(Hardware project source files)
_ _ _ _ _ _ _

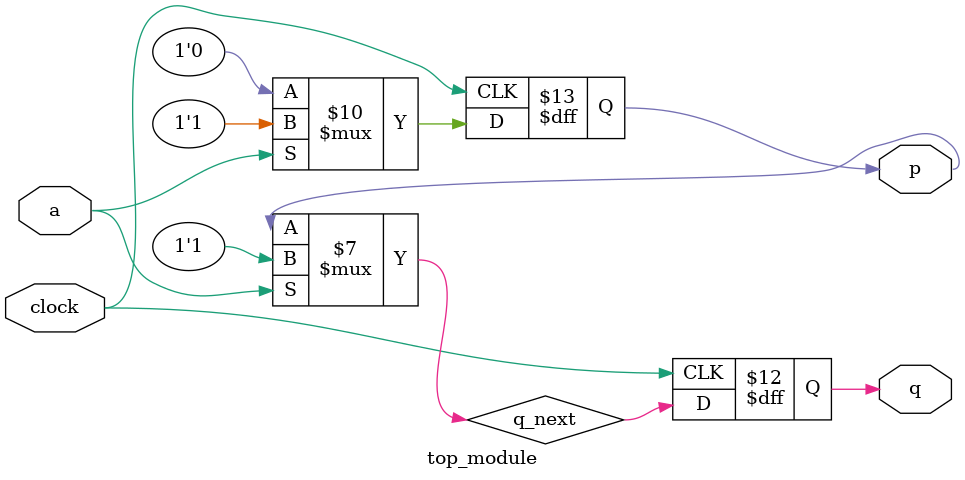
<source format=sv>
module top_module (
    input clock,
    input a,
    output reg p,
    output reg q
);

reg q_next;

always @(posedge clock) begin
    if (a == 1)
        p <= 1;
    else
        p <= 0;
end

always @(negedge clock) begin
    q <= q_next;
end

always @(*) begin
    if (a == 1)
        q_next = 1;
    else
        q_next = p;
end

endmodule

</source>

_ _ _ _ _ _ _

**Required action**
Scan the entries above for the string "begin" and copy each line containing it.

**Your solution**
always @(posedge clock) begin
always @(negedge clock) begin
always @(*) begin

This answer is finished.